- _Document passage_:
Segment Open
He seems to spend most of his time doing aquascapaes and photography, not measuring levels or trying new dosing routines or playing with light spectrums and CO2 levels.

He also gave no reason for turning CO2 off at night other than it's "Taboo in Japan".

A person can make even an odd method work, but that does not mean the method is good for most folks or repeatable with your tap water.

The other thing about the measurements: what type of test method was used and at what point in time was the measurement taken, like the time of day and also relative to the large weeekly water changes.

It's interesting his large water change routines and my own suggestion to that effect were arrived at independently. Dutch also did this. They had tap water with high NO3 and PO4. All they needed was K+ and trace and CO2. I had tap water with high PO4. 

So who knows what the test mean. The routine is what matters, not some time slice of some measurements. That's not quite useless and certainly misleading. 

River flows are often very low in nutrient level but they are not depeleted due to unidirectional flows, when applying this a tank which is more like a small pond, this level would quickly be removed.

Rivers have high algae growth like some lakes even at very very low levels of nuttrients, so the low levels of nutrients, in and of themselves do not help reduce algae.

The NO3 levels in my study site are around 0.5ppm NO3 and I used the best testing method available in the state of FL. Algae is highly abundant at the site, so is plant growth. 

Hope this puts some of your hoopla over his measurements. 
I'd not worry as much about that, look at the designs though.....they will help you 

Regards, 
Tom Barr


----------



## Roger Miller (Jun 19, 2004)

I just want to clear up a misunderstanding before it goes too far.



niko said:


> COD - you may want to look at an older thread, we discussed COD there. Simplified COD is a way to measure how much Oxygen is consumed by organics AND inorganics in the water. Water with high consumption of Oxygen is considered "dirty". From what I understand 0 - 150 mg/L is considered low range COD. Amano has 4, meaning that his water is extremely clean.
Segment Closed
(Data drawn from a collection)
Segment Open
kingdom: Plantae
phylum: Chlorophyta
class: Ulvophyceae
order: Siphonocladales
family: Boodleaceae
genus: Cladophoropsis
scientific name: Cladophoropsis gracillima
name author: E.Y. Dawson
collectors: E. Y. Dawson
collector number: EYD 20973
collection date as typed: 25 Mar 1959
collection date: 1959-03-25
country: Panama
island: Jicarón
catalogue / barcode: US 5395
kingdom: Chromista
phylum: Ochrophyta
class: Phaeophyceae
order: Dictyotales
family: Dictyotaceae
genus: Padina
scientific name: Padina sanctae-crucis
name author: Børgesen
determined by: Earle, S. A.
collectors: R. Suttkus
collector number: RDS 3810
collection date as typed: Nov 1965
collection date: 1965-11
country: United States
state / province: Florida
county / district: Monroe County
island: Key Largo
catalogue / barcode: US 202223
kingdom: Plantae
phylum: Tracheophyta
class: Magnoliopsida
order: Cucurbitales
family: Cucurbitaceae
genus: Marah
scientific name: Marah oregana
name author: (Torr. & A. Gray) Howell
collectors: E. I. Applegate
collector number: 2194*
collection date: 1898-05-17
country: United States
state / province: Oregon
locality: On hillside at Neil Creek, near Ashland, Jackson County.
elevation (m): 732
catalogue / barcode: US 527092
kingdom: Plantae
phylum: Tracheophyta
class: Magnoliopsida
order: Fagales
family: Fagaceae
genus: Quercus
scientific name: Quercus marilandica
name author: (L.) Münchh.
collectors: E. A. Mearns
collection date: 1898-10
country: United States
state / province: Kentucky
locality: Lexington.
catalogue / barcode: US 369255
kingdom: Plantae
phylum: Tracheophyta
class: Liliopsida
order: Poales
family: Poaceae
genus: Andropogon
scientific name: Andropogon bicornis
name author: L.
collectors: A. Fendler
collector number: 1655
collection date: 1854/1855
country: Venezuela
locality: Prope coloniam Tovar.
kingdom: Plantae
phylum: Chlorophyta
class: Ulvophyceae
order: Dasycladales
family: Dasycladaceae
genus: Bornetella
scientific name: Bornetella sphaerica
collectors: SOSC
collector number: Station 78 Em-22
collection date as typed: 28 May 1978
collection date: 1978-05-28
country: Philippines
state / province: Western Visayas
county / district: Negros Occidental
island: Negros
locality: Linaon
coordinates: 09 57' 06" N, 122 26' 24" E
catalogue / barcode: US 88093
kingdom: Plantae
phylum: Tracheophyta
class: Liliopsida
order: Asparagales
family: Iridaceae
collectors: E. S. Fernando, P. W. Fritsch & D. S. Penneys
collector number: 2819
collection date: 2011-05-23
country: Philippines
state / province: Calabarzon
Segment Closed
- _Task objective_: Pick up the forum thread on aquarium water measurements from its last line and continue it. These items have no connection to the text.

- _Expected output_:
0-150 ppm COD is the low range for the Hanna test kits. The Hanna kits are made to test "sewage"; 0-150 ppm might be low for sewage, but that is way high for healthy aquatic environment. COD is potentially lethal if it exceeds about 5 but it probably isn't a practical problem unless it gets quite a bit higher. COD may indicate serious problems at concentrations lower than 5, depending on what chemical is actually causing the COD. I don't have a lot of background on COD in planted aquariums. I expect that a COD of 4 is good, but not exceptional.

Does anyone know what they are using to test COD?

Roger Miller


----------



## niko (Jan 28, 2004)

So if certain dangerous substance does not raise the COD reading why would one use the COD test to check the water polution?

That reminds me of the situation where tap water is checked for E. coli in order to monitor waste content, but other (more dangerous organisms) are not part of the standard test.

So, it seems that COD is just one of many parameters that could indicate clean water, right?

On another note - why does ADA finds it important to always publish NO2 content? Why not NH4, or K, Ca, Mg also?

--Nikolay


----------



## Roger Miller (Jun 19, 2004)

niko said:


> So if certain dangerous substance does not raise the COD reading why would one use the COD test to check the water polution?


In aquariums COD should be a pretty good measure of pollution, but it doesn't reflect the presence of any specific dangerous chemical. It does show how much oxygen would be consumed if the chemicals in the water all reacted. Figure that you probably have about 8-9 ppm of oxygen to start with and things in your aquarium will die if the oxygen concentration drops below 4-5 ppm. A COD of 5 ppm means that in the event of a power outage the oxygen level could drop to 3-4. If COD is 2 ppm then your tank is safe.



> That reminds me of the situation where tap water is checked for E. coli in order to monitor waste content, but other (more dangerous organisms) are not part of the standard test.


That is analogous; E. coli itself isnt a huge problem, but it is an indicator of recent fecal contamination and may indicate other problems too numerous to test for on a regular basis. In the case of COD, we don't have *any* way to test for a lot of the things (organics mostly) that would create the COD, but their presence at elevated levels not only spells a potential oxygen disaster but also indicates a generally poor state in the aquarium.



> So, it seems that COD is just one of many parameters that could indicate clean water, right?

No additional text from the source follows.